Saiba por que a produção de insumos pela Fiocruz só começa daqui a quatro meses

Matéria-prima passará por 11 etapas para a fabricação, que vão desde o descongelamento das células-semente até o controle de qualidade do insumo

A Fiocruz (Fundação Oswaldo Cruz) começa a produção de matéria-prima neste mês, no Rio de Janeiro, para que a vacina da Oxford/Astrazeneca contra a Covid-19 seja totalmente fabricada no país.

O material da transferência de tecnologia chegou na semana passada, mas o laboratório Bio-Manguinhos, da fundação, vai entregar os imunizantes nacionais apenas em outubro deste ano. A dúvida é por que demora seis meses para que o laboratório consiga produzir o insumo farmacêutico?

Produção de insumos para vacinas têm de passar por etapas antes do imunizante ficar pronto – Foto: Pedro Paulo / Divulgação FiocruzProdução de insumos para vacinas têm de passar por etapas antes do imunizante ficar pronto – Foto: Pedro Paulo / Divulgação Fiocruz

A epidemiologista Carla Domingues, que coordenou o PNI (Programa Nacional de Imunizações) durante oito anos, salienta que a produção não é imediata e passa por etapas, que precisam de validação, até que a matéria-prima esteja pronta para fabricar a vacina.

“O lote de célula-semente [material importado] passa por processos produtivos que têm de ser validados pela Anvisa (Agência Nacional de Vigilância Sanitária). Por exemplo, a vacina de rotavírus são 17 etapas, demora quase um ano para produzir um lote da matéria-prima”, conta Domingues.

Essa validação é o que garante a qualidade da vacina, como orienta a epidemiologista. “Quando analisamos os imunizantes, falamos que devem ter eficácia, segurança e qualidade. Eficácia é ver se ele protegeu. Segurança é confirmar que não tem efeito adverso e a qualidade é provar que a vacina passou por todas as etapas do processo produtivo e não apresentou nenhum problema”, diz ela.

Etapas

No caso da AstraZeneca, a produção do IFA é feita em 11 etapas, que vão desde o descongelamento das células-semente até o controle de qualidade do insumo.

Para as primeiras vacinas nacionais, a Fiocruz vai fabricar lotes de pré-validação e outros três de validação. Depois de prontos, uma amostra de cada lote será mandado para a farmacêutica no Reino Unido, onde serão feitos testes para comparar com os imunizantes já em uso no mundo.

Depois dessa fase, as vacinas passam por formulação, envaze, rotulagem e embalagem.

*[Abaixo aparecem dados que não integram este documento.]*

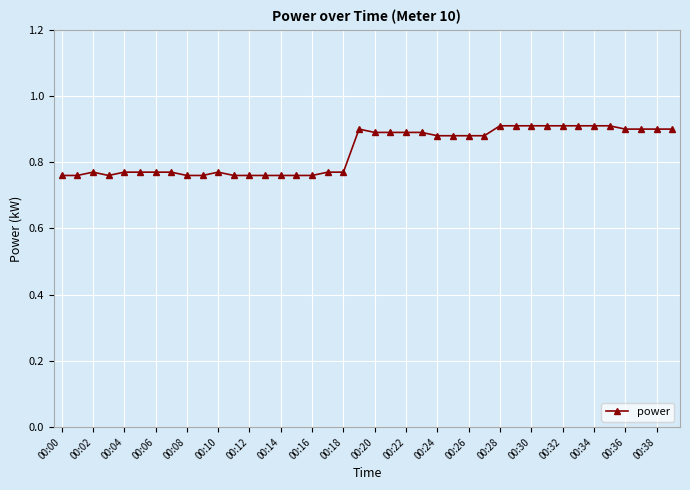

What is the sum of all values?

33.4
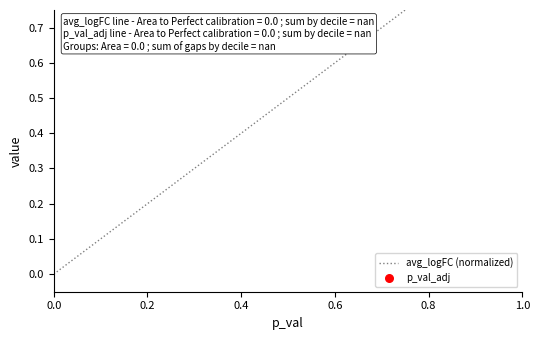

Which has a higher value, 1.0 or 0.0?

1.0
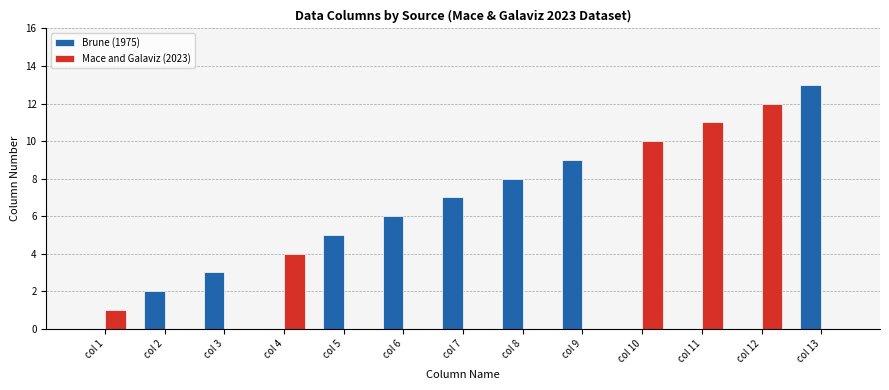

What is the greatest value displayed?

13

Aí, seguem para o controle de qualidade do produto acabado; submissão contínua da documentação dos lotes de IFA à Anvisa para registro de fabricação, e começam as entregas da para o Ministério da Saúde.

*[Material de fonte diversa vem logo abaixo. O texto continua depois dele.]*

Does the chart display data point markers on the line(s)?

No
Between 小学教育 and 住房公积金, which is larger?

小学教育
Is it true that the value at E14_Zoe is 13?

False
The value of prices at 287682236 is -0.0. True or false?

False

Extamente por causa de todas essas etapas que os imunizantes totalmente brasileiros só estarão prontos em outubro. Carla Domingues ressalta que o prazo pode sofrer alteração, caso tenha algum problema na fabricação, que são normais na indústria farmacêutica.

“Temos de contar que todo o processo vai funcionar direitinho para sermos autossuficientes em Bio-Manguinhos em outubro. Mas temos de levar em consideração que se em uma das etapas tiver algum tipo de contaminação, da água, do ar, tem de desprezar todo o lote e recomeçar o processo. Cada etapa tem de ter uma validação do controle de qualidade”, explica a epidemiologista.

É torcer para que tudo dê certo nas etapas produtivas para que ainda esse ano as vacinas nacionais estejam imunizando os brasileiros. A Fiocruz pretende produzir 50 milhões de doses com os lotes de IFAs que começaram a ser fabricados.